Exhibition Design / Tezzo Nishizawa (Architect)
This exhibition will be composed of exhibition installations for displaying the Windowology research materials and window-themed art installations by Leandro Erlich, Takashi Homma, and Yusuke Kamata. The exhibition installations will be made of windows inscribed with captions, tables adapted to the various research materials that will be presented in completely different mediums, and steel legs. The exhibition items will be arranged in each of Spiral Gardenʼs distinctive exhibition spaces based on their size, format, matter, prominence, and information content in such a way as to generate a sequence, moments of stoppage, niches, and text flows. I have aimed to create an exhibition design that itself becomes a “window” to Windowology.
Exhibition Graphics / Ken Okamoto (Graphic Designer)

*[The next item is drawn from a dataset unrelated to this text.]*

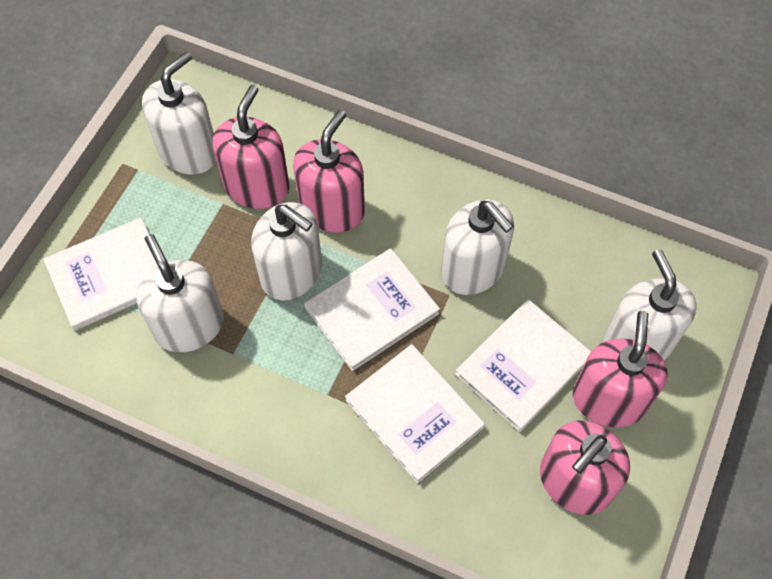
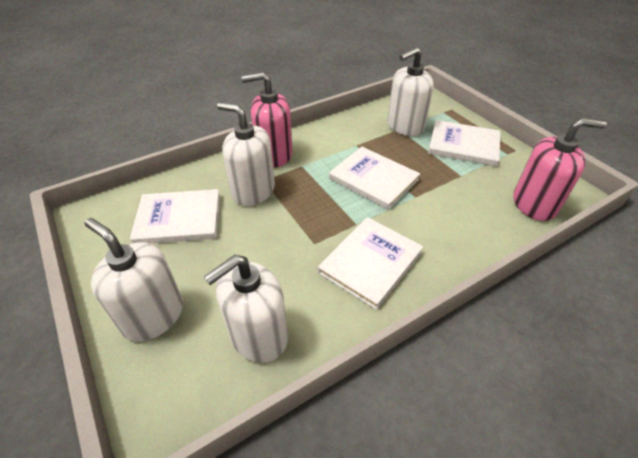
pink soap dispenser: 4 -> 2
white soap dispenser: 5 -> 4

I have composed the visuals for the exhibition and international symposium with large blue and red color planes, respectively, to suggest a concordance between the two events. The drawing by Michele De Lucchi that I have combined with the color planes symbolically expresses the origins of Windowology. I used the character “展” [ten] from the word “展覧会” [tenrankai, “exhibition”] and the character “会” [kai] from the word “会議” [kaigi, “conference”] as motifs to turn the color planes into intuitive icons signifying each event.
Windowology 10th Anniversary Symposium: Windows Represent Civilization and Culture
The exhibition was complemented by a symposium titled “Windowology 10th Anniversary Symposium: Windows Represent Civilization and Culture”. A total of 27 guest speakers comprising a variety of experts who have participated in Windowology activities in the past and unique guests from overseas convened to present research and give lectures at this international academic symposium on windows. The participants include world-renowned architectural photographer Iwan Baan, active historian and architect Terunobu Fujimori, Switzerland-based architect and architectural historian Vittorio Magnago Lampugnani, and architect Michele De Lucchi, among many others.